[Exercise 1]
Reproduce the Coinbase article verbatim from "The company said" up to and including "country are securities.".

[Document extract]

** START **

Coinbase Gets SEC Approval for Crypto Futures Trading
This approval allows Coinbase to provide a wide range of services to US traders, including providing Bitcoin and Ether futures to eligible customers in the US. Before this move, only institutional clients at the exchange could deliver these products.
The exchange shares climbed slightly after the news before dropping on Friday by around 3% following a drastic drop in cryptocurrency prices.
The approval secured by the US-based exchange was granted by the National Futures Association (NFA), a self-regulatory entity constituted by the Commodity Futures Trading Commission (CFTC).
The company said the move was a significant milestone that affirmed its commitment to offering regulated and compliant services.
Nevertheless, the exchange is still facing challenges getting regulatory clarity in the US, with the SEC remaining adamant that most crypto assets offered in the country are securities.
In September of 2021, Coinbase Financial Markets filed an application with the NFA to register as an FCM. Our team has worked with regulators since then to ensure we will comply with all the necessary regulations and that our FCM’s business model meets the CFTC’s customer protection requirements.
Coinbase Conflict with the SEC
While the recent approval will expand Coinbase’s offerings in the cryptocurrency space, the lawsuit filed by the SEC remains a concern. In June this year, the SEC charged Coinbase with offering unregistered securities on the platform.
The regulator also said Coinbase failed to register its crypto asset staking-as-a-service program.
The SEC claimed that Coinbase had generated billions of dollars by unlawfully enabling the trading of crypto asset securities.

** END **

[Records excerpted from a collection]
** START **

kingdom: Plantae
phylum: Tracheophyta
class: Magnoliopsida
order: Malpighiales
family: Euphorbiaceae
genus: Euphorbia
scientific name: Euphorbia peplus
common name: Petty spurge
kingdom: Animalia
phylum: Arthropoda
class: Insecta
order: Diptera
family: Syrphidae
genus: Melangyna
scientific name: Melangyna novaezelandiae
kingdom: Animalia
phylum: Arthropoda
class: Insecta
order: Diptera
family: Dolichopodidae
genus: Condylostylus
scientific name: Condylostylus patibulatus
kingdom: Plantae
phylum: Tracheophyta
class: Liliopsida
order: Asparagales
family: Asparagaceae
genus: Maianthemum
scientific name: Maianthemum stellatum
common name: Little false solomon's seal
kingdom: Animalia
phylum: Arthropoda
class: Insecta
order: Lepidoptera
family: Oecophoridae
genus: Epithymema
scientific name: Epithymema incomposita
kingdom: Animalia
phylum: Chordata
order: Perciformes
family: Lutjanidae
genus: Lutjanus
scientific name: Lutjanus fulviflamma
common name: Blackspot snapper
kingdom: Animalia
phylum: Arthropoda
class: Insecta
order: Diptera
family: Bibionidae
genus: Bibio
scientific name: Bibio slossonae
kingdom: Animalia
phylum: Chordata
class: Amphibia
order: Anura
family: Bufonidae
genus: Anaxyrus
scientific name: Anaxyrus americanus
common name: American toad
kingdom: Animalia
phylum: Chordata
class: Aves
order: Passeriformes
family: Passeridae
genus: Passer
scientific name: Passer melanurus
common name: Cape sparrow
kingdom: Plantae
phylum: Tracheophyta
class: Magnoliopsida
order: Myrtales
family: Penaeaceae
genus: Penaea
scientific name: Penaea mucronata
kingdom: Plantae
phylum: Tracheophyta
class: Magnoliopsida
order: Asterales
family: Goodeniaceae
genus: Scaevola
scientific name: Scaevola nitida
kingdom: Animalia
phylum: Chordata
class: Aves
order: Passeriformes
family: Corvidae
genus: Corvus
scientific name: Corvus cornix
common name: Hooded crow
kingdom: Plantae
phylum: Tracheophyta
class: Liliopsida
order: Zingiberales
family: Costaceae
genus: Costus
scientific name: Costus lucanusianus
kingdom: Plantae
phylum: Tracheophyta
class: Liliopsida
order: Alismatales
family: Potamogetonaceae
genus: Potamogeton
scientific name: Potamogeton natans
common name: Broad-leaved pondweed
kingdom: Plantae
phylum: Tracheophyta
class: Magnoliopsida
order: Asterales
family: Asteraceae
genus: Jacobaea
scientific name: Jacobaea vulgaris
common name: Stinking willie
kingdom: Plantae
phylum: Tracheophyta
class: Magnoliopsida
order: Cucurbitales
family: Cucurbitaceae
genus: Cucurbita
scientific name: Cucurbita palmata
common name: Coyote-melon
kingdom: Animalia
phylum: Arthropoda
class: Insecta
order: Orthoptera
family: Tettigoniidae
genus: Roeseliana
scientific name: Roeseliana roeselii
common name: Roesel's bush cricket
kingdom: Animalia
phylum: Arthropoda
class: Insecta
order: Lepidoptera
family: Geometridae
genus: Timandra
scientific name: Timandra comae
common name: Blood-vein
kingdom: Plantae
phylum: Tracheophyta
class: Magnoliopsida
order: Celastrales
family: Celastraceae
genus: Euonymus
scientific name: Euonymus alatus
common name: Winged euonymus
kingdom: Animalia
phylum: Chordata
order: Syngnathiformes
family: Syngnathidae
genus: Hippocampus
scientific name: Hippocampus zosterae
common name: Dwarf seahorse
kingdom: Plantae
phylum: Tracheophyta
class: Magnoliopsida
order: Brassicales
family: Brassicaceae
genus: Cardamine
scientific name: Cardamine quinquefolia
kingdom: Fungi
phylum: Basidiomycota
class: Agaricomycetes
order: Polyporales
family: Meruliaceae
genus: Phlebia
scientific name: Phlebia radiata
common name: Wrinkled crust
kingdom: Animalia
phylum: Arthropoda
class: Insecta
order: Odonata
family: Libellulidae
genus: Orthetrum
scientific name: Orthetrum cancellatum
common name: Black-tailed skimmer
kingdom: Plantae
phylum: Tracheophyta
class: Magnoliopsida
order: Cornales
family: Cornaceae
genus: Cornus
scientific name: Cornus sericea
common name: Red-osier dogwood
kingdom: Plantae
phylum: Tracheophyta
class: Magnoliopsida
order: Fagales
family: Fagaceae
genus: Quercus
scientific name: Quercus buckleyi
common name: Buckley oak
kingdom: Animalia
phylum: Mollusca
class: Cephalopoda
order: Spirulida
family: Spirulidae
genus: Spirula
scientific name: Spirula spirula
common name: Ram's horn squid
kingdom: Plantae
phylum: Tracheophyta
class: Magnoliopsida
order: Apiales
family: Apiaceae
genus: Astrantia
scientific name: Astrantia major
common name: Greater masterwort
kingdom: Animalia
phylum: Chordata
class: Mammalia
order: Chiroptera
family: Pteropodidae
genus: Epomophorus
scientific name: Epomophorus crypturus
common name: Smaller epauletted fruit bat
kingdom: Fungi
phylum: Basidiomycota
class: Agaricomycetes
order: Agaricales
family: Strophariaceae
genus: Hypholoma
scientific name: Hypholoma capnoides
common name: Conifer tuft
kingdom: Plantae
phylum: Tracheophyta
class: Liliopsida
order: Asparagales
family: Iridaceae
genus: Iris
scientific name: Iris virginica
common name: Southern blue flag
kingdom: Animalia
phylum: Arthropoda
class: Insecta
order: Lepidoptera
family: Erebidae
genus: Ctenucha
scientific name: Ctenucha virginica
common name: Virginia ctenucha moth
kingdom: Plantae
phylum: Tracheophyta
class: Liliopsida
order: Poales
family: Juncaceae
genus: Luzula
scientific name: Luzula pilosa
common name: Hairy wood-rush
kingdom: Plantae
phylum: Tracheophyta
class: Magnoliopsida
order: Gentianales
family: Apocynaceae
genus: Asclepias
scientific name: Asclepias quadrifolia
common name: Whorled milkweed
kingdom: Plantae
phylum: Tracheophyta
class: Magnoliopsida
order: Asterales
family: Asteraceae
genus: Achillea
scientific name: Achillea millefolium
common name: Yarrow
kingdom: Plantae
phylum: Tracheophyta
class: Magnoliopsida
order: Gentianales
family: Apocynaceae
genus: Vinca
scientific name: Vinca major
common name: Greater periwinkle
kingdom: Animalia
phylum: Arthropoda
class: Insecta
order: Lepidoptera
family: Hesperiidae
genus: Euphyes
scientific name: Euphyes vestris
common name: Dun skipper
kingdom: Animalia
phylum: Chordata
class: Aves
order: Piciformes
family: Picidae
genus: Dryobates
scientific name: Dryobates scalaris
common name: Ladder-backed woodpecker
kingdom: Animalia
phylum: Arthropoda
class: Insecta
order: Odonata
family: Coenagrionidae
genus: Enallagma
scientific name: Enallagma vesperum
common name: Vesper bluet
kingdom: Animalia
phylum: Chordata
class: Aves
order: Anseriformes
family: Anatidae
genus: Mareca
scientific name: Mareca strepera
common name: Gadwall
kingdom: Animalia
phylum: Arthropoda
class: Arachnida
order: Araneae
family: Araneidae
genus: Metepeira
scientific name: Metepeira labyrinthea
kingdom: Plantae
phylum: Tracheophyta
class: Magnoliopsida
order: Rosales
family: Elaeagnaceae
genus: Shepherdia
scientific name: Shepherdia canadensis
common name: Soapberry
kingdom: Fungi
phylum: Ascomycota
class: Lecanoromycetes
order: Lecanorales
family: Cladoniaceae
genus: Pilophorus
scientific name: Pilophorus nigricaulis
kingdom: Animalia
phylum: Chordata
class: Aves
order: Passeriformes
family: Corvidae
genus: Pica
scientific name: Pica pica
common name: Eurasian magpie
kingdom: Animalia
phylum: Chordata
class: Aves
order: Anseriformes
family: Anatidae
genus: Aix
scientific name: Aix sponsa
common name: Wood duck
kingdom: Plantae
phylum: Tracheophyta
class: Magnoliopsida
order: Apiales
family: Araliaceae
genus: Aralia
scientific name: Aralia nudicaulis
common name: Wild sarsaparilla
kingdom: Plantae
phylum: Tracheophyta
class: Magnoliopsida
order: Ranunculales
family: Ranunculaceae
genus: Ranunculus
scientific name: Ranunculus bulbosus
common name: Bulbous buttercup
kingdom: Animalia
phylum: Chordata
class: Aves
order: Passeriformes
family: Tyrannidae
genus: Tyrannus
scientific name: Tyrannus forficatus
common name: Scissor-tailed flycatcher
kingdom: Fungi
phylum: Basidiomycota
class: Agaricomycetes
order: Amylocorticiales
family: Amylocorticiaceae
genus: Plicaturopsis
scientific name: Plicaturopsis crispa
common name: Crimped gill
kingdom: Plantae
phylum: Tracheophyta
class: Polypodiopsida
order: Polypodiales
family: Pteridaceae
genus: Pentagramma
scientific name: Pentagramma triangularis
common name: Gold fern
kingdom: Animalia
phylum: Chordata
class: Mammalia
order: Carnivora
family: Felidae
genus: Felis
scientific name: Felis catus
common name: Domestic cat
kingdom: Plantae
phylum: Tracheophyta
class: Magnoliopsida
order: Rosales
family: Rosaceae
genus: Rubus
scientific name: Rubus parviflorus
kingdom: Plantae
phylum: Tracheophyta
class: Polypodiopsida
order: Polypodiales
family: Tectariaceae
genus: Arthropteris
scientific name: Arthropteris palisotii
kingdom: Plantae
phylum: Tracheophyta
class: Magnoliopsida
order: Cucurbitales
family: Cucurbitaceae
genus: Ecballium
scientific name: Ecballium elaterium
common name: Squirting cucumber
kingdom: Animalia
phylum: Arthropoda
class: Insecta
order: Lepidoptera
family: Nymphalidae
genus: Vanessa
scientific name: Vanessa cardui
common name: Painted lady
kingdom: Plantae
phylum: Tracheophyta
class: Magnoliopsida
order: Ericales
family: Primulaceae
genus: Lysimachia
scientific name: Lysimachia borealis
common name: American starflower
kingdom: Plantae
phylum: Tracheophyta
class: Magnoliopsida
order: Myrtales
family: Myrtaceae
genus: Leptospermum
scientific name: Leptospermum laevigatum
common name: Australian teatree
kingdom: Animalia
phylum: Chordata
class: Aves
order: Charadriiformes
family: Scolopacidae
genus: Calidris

** END **

[Exercise 2]
Write out the records verbatim, starting at their first line and ending with the line that contains "common name: Blackspot snapper", including that line.

[Written answer 1]
The company said the move was a significant milestone that affirmed its commitment to offering regulated and compliant services.
Nevertheless, the exchange is still facing challenges getting regulatory clarity in the US, with the SEC remaining adamant that most crypto assets offered in the country are securities.

[Written answer 2]
kingdom: Plantae
phylum: Tracheophyta
class: Magnoliopsida
order: Malpighiales
family: Euphorbiaceae
genus: Euphorbia
scientific name: Euphorbia peplus
common name: Petty spurge
kingdom: Animalia
phylum: Arthropoda
class: Insecta
order: Diptera
family: Syrphidae
genus: Melangyna
scientific name: Melangyna novaezelandiae
kingdom: Animalia
phylum: Arthropoda
class: Insecta
order: Diptera
family: Dolichopodidae
genus: Condylostylus
scientific name: Condylostylus patibulatus
kingdom: Plantae
phylum: Tracheophyta
class: Liliopsida
order: Asparagales
family: Asparagaceae
genus: Maianthemum
scientific name: Maianthemum stellatum
common name: Little false solomon's seal
kingdom: Animalia
phylum: Arthropoda
class: Insecta
order: Lepidoptera
family: Oecophoridae
genus: Epithymema
scientific name: Epithymema incomposita
kingdom: Animalia
phylum: Chordata
order: Perciformes
family: Lutjanidae
genus: Lutjanus
scientific name: Lutjanus fulviflamma
common name: Blackspot snapper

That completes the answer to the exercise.